PASSAGE TO READ START

So even when consuming ex. two bottles of cough syrup with fructose at 0,137mg/ml it would be only 54,8g of fructose - so its not over liver's capacity especially when spread throughout the day. Drinking three small cans of coke will be more metabolic challenging and damaging to liver than two bottles of cough syrup. Sorbitol even when 200g from two bottles won't be harmful because it will be converted to glucose - if even absorped.
Sucrose - Adds further to your sugar intake and presumably we all already know the risks of consuming too much refined sugar.
Drinking few cans of coke will induce more damage.
Glycerol - Glycerol is technically a sugar alcohol, obtained from fat. It is an irritant to mucous membranes and skin. It is dehydrating and drying. Ever notice your mouth and throat feels dry after using DXM syrup? Too much can cause upset stomach or diarrhea. Some synthetic vegetable glycerins, such as propylene glycol, which is also frequently used in DXM syrup, are associated with severe side effects and high or frequent doses can result in central nervous system disorders, renal failure and even death.
I don't know where you get that information but
glycerol isn't dehydrating instead it is very hydrating. I'm bodybuilder and have used glycerol several times for hydrating purposes (better muscle function). It is very effective plasma expander and it will hydrate your muscles and skin. Your skin will come very smooth, moist and good looking with it. Try it if you dont believe me; it can be found from nutritional supplements used for bodybuilding and other purposes or then pure. I've used pure vegetable glycerin and it works wonders.
"Riedesel et al. (1987) were first to document that ingestion of a glycerol solution can increase the water content of the body. Similar findings have been reported by other researchers (Latzka et al.(1997, Montner et al.(1996), Freund et al.,1995). The gain in body water is typically up to a liter, depending on the amount and timing of the ingestion." When glycerol is ingested, it is absorbed and increases the concentration (technical term: osmolarity or tonicity) of the fluid in the blood and tissues. The concentration of these fluids is held constant by the body, so water consumed with the glycerol is not excreted until the extra glycerol is either removed by the kidneys or broken down by the body (Freund et al., 1995)."
Reference: Robergs, R.A. (1998). Glycerol hyperhydration to beat the heat? Sportscience Training & Technology
http://www.sportsci.org/traintech/glycerol/rar.htm
Also that statement sounds to me really like saying you will get central nervous system disorder or renal failure from drinking couple of beers. Even paracetamol might be more damaging to kidneys when speaking therapeutic doses glycerol found in cough syrup or paracetamol in painkillers as paracetamol is nephrotoxic. When amount of glycerol is not even mentioned in product its propably smaller than amount of other ingredients listed before it. Kidney damage has been caused to rats by injecting 8ml/kg so that would be ex. 800ml for me - allmost liter.
So practically speaking its impossible to cause damage by glycerol from cough syrups.
I agree with you on the harmfullnes of other items you mentioned. Artificial dyes and flavors, preservatives etc. might be harmful. But again I suppose we are getting those same substances from many of foods we are eating everyday.
I hope you people have patience and let objectives and issues argue and fight against each others - not persons. I'm not against anyone here just interested to research and solve matters.

PASSAGE TO READ END

## THINGS TO DO:
A – Please translate this sentence from the forum post on cough syrup ingredients into Spanish: "Too much can cause upset stomach or diarrhea."
B – Copy everything from "So even when" down to "much refined sugar." in the forum post on cough syrup ingredients, substituting "dextrose" for "fructose".

DATA LISTING START

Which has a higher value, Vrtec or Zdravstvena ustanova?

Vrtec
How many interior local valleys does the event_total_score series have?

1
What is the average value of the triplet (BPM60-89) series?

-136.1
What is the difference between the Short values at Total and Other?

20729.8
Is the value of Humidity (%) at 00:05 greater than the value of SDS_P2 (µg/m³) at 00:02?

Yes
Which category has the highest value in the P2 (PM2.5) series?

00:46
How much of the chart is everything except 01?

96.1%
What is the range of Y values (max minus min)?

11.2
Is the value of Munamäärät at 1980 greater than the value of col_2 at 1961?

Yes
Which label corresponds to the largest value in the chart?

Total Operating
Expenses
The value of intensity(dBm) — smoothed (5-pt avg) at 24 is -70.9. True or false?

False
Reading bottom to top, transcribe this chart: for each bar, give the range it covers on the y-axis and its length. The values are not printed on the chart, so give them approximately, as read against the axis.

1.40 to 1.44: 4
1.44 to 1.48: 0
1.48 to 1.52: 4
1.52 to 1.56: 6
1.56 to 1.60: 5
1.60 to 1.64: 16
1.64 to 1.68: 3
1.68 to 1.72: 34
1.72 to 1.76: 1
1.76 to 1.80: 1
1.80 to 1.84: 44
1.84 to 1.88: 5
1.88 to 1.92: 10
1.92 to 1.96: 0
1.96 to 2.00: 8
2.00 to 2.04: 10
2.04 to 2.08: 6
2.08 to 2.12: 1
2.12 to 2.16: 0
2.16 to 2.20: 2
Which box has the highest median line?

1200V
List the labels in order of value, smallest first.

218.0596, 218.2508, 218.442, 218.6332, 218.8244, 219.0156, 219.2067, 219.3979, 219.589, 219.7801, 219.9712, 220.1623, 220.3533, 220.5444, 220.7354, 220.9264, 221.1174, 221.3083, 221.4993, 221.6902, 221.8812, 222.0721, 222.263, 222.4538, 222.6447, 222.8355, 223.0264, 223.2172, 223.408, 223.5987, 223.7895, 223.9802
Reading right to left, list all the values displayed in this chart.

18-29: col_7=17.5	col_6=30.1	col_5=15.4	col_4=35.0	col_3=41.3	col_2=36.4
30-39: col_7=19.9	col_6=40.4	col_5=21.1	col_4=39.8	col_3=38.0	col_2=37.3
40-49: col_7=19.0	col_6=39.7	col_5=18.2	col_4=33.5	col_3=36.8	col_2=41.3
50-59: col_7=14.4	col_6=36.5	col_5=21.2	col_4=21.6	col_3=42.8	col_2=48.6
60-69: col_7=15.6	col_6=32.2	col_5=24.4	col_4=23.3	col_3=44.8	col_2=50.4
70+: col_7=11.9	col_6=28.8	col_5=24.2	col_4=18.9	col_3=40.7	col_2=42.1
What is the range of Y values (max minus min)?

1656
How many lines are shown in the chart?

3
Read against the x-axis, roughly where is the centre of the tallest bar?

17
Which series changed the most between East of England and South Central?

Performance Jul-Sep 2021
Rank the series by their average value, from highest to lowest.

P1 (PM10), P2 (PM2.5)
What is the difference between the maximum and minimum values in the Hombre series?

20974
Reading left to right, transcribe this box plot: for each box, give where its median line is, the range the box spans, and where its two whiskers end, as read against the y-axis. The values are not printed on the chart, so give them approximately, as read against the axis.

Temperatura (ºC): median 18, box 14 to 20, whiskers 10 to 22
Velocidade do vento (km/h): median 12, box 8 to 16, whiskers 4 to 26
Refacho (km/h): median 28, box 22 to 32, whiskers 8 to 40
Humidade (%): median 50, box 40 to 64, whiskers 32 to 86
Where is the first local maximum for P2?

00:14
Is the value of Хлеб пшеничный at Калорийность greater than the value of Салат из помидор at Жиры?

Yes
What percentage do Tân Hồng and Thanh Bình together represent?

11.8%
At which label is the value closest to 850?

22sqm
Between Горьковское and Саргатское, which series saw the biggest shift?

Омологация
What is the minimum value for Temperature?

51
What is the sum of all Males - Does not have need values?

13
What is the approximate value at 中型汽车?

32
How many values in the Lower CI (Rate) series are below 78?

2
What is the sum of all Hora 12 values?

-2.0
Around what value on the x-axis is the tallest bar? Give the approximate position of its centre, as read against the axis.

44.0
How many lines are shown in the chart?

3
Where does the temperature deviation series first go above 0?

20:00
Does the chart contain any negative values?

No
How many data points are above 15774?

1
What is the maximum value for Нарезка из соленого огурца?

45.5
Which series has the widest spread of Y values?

DATA LISTING END

## SOLUTION SET:
A – Demasiado puede causar malestar estomacal o diarrea.

B –
So even when consuming ex. two bottles of cough syrup with dextrose at 0,137mg/ml it would be only 54,8g of dextrose - so its not over liver's capacity especially when spread throughout the day. Drinking three small cans of coke will be more metabolic challenging and damaging to liver than two bottles of cough syrup. Sorbitol even when 200g from two bottles won't be harmful because it will be converted to glucose - if even absorped.
Sucrose - Adds further to your sugar intake and presumably we all already know the risks of consuming too much refined sugar.